If you don’t need the credential, it might be better to find a way to take individual courses and feel one’s way through to see if the need is really there to go through the entire degree program.

Are You Biblically Qualified?

I’m not actually talking about 1 Timothy 3 and Titus 1 in particular here. This is actually just my underhanded way of asking whether you are a man or a woman.

Ladies: learn all the Hebrew, Greek, and systematic theology you desire. Go for it! It’s not “dangerous” for Christian women to learn “too much” Bible and theology as some have stated. Even my own wife attended Dallas Seminary for a time. However, if your degree program is literally telling you — a woman — to preach to men, shouldn’t all that “dangerous” Bible and theology you’re learning tell you there’s something wrong?

If there’s a program that has ladies teaching ladies in class, great. We need women Bible teachers for women to teach and disciple other women. In this day and age, however, I would be surprised to find any great number of such classes where all of the women are fully convinced that Scripture prohibits women from teaching men. Regardless of your own gender, are you prepared to be asked to give feedback in class to women who openly desire to preach to men?

Who’s Paying?

As much as people like to complain about the existence of a $200 leather Bible by tweeting on $700–$1,000 mobile devices, traditional seminaries are still more expensive. At last check, my seminary charged $533 per credit hour, and I took 121 credits. A $200 Bible doesn’t faze me.

In my own situation, I had Naval ROTC pay for my undergraduate degree, served four years to “pay” that off, and then served another three years, which entitled me to the full benefits of the Post-9/11 GI Bill.  These benefits included nearly every necessary payment to the school and a modest, tax-free housing allowance. I took full advantage of this and went for the full-blast Th.M. program at Dallas Seminary (basically an M.Div. with an extra year of focused study) rather than a shorter Master of Arts program. I realize that nearly everyone else doesn’t have this luxury, and neither will future military veterans if Mikey Weinstein has his way, so finances certainly factor in for most everyone else.

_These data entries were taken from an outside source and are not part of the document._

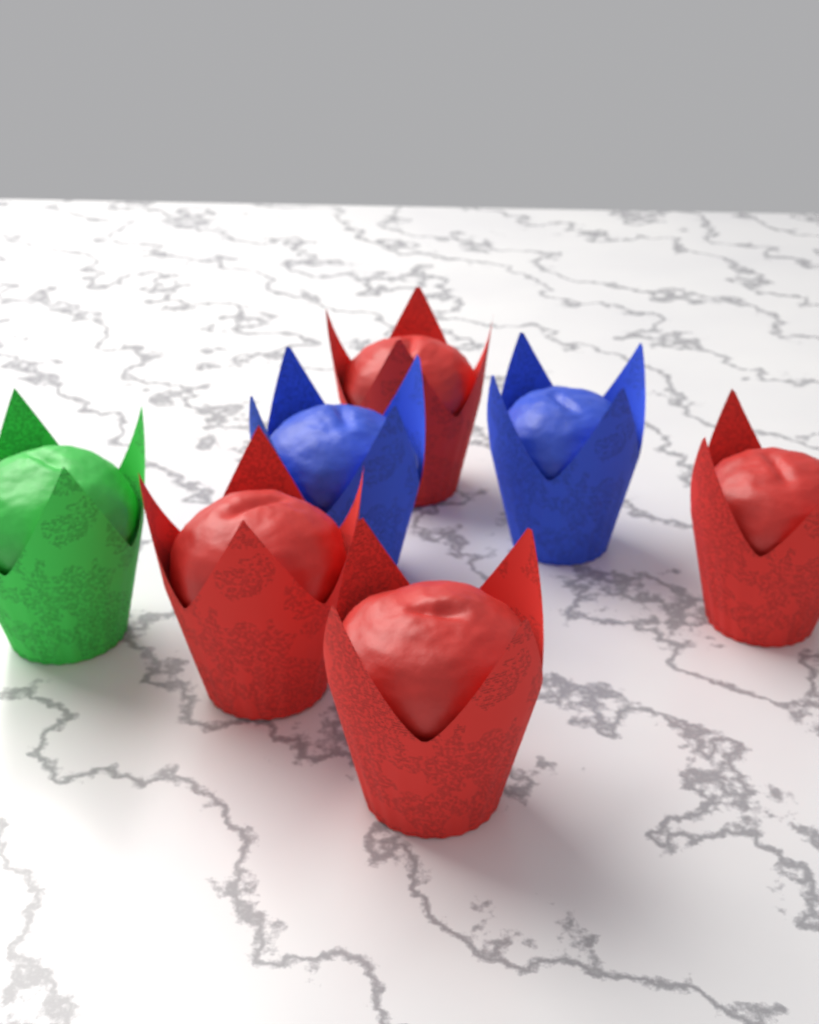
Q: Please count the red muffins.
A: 4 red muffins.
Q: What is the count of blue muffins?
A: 2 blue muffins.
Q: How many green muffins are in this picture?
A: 1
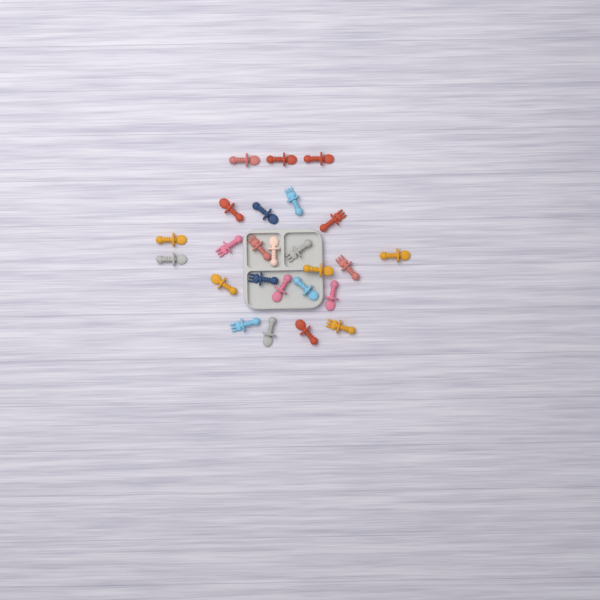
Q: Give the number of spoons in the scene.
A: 16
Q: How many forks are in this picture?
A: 9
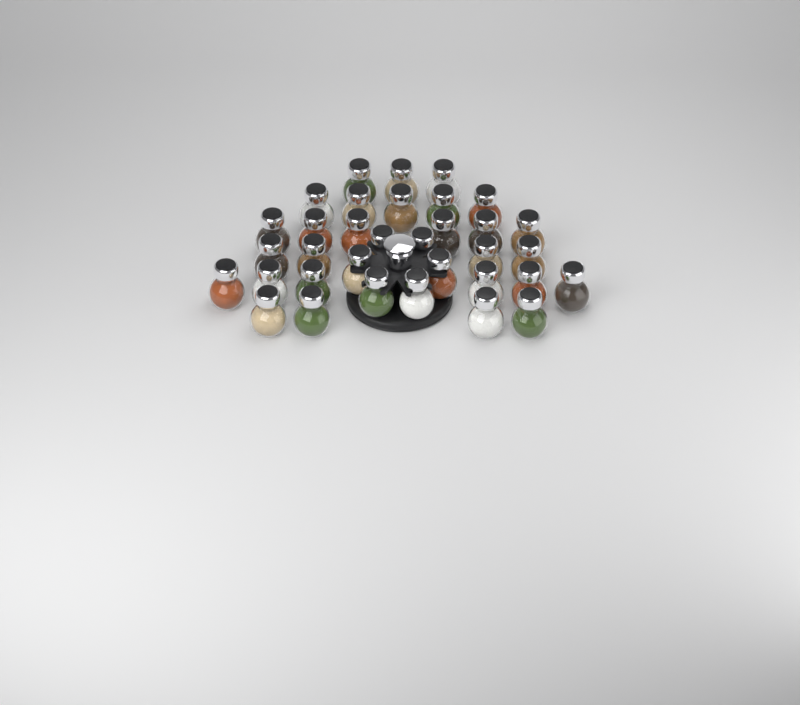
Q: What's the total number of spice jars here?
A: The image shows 34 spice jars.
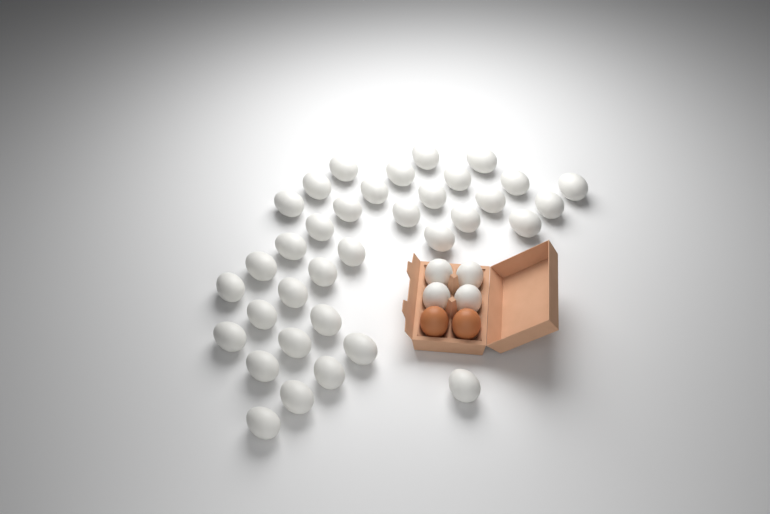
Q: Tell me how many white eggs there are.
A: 39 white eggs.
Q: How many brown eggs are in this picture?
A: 2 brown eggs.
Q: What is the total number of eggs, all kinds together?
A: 41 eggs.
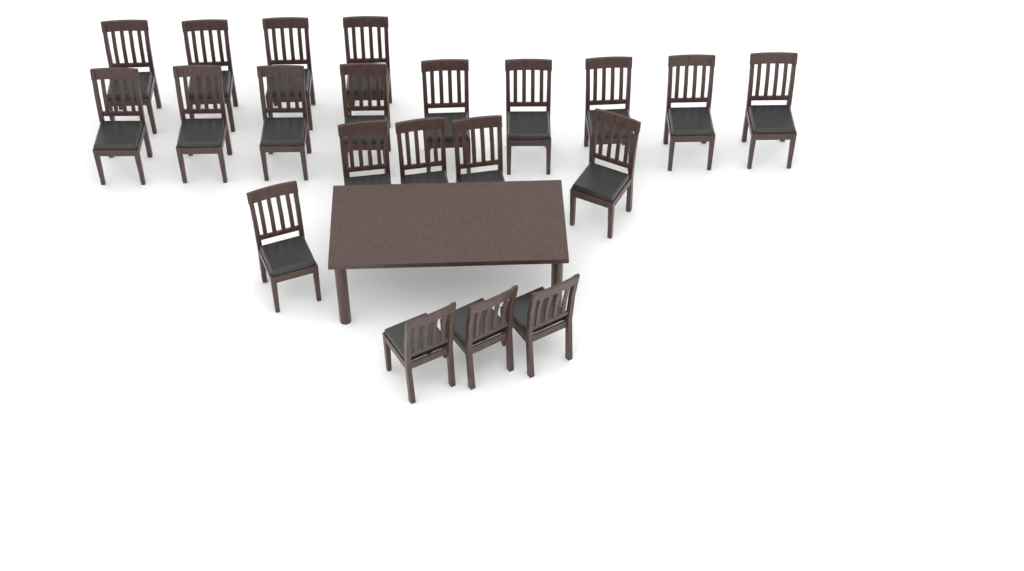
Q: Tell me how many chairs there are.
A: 21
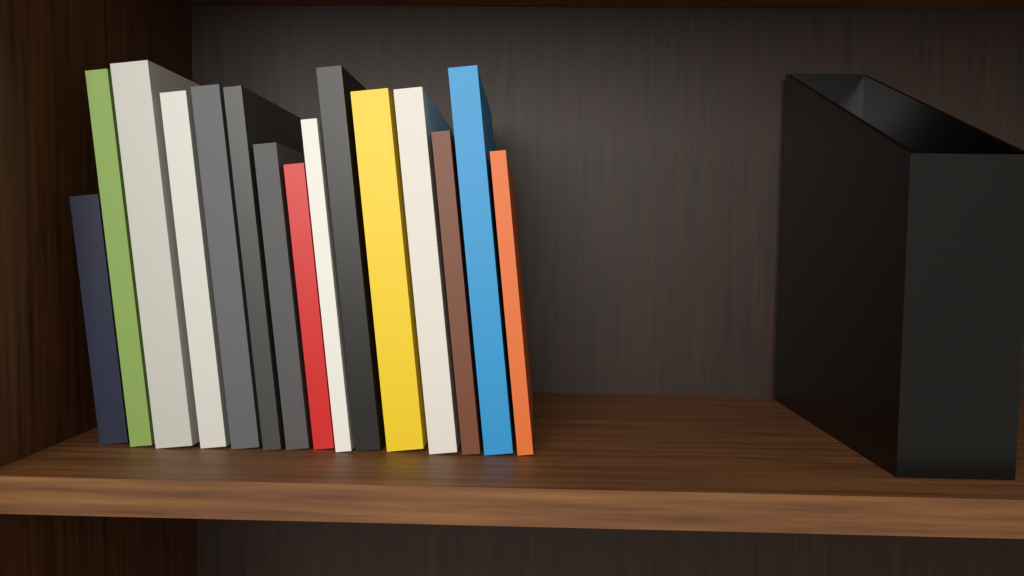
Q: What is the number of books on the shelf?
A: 15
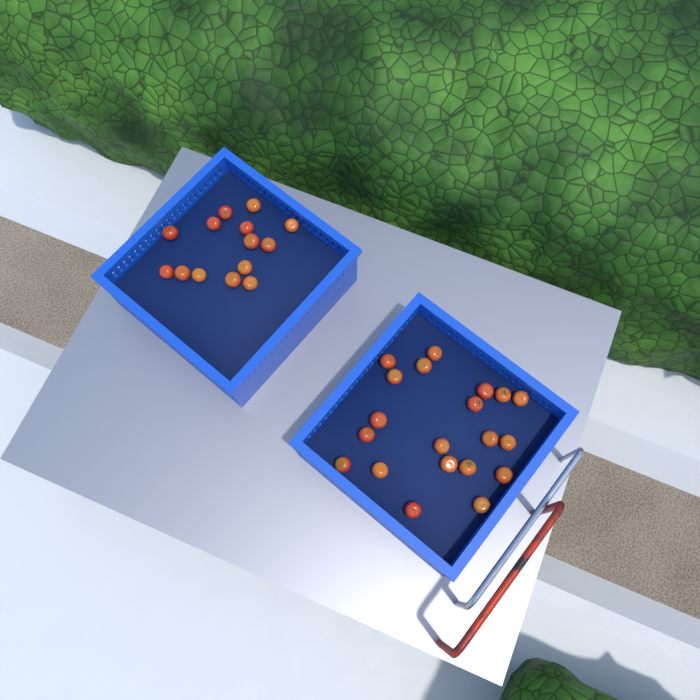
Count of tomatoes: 34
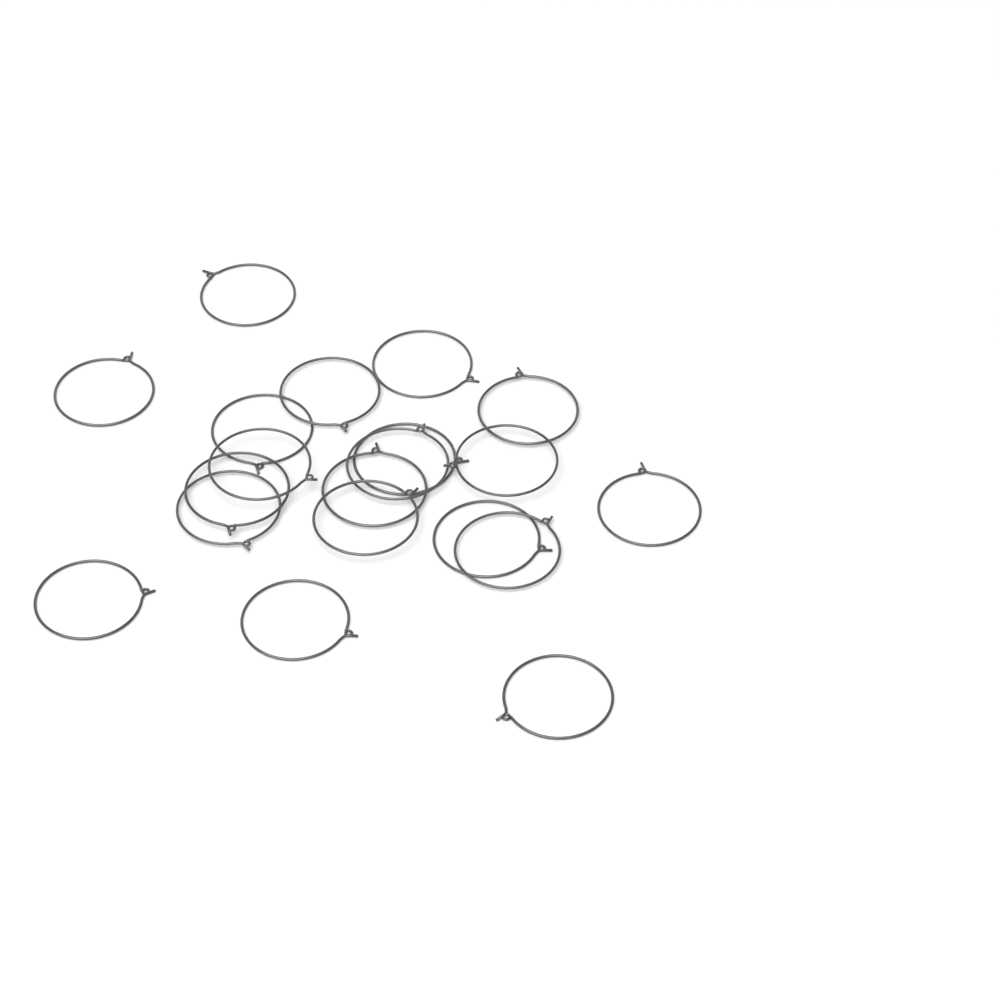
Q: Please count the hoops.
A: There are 20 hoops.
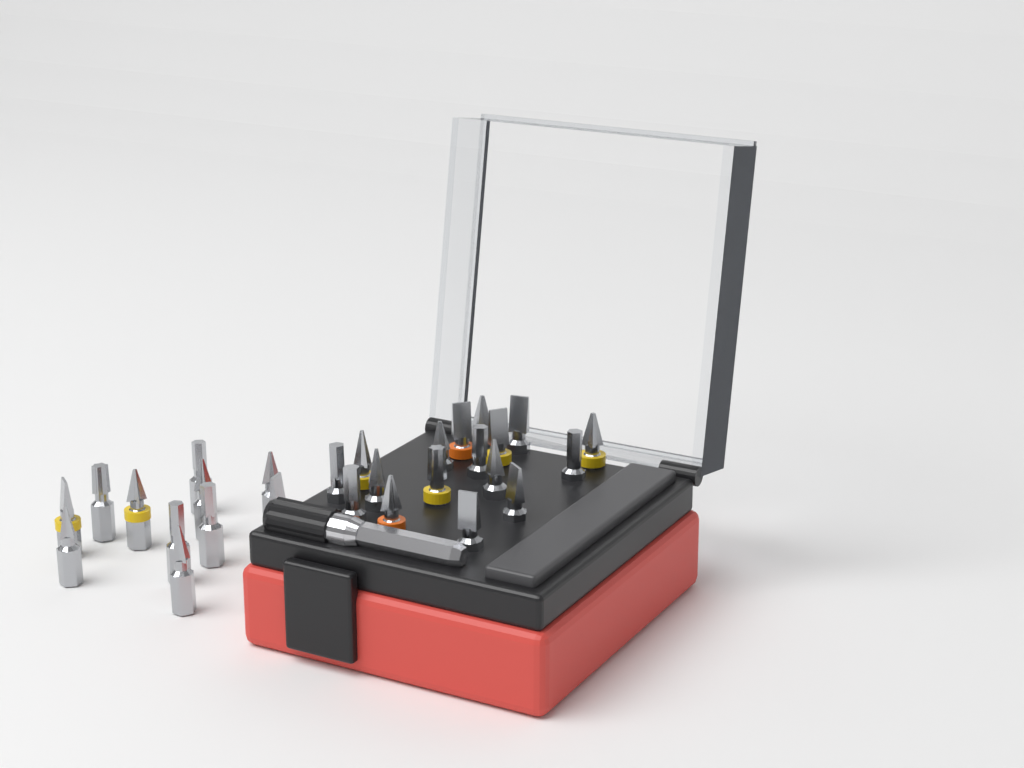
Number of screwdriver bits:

Despite this luxury, I am also a taxpayer. Sure, I earned the benefit with blood, sweat, and tears, but I still became upset as a taxpayer at times when a three-credit course from which I drew little to no benefit cost $1,599 and a large chunk of my time. You would be more upset than me if you were the student and $1,599 came directly from your bank account. Even with financial aid factored in, the difference between a shorter degree program and a longer one may not mean enough to you for the difference in financial expense.

A Final Word

I earlier wrote about how there may be a particular benefit from a few years of concentrated study. If your experience is like mine, that benefit may not just be about the individual classes or even the general environment of the seminary campus. For me personally, I feel like a large part of my seminary education also took place on social media. As much as people like to knock on getting one’s theology off the internet — often for good reason — fellow believers on Twitter and #prosapologian thankfully provided a necessary means of pointing out holes in my own knowledge and in the theology I was receiving from the seminary.

Finally, be encouraged. The quality of your seminary education does not depend wholly on your particular seminary, and you’re in the hands of a good God who know what He’s doing with you. I find it incredibly easy to be discouraged, even to the point of sin, but our trust needs to be in the God who puts us where we are, not our positions, titles, or credentials. Soli Deo Gloria.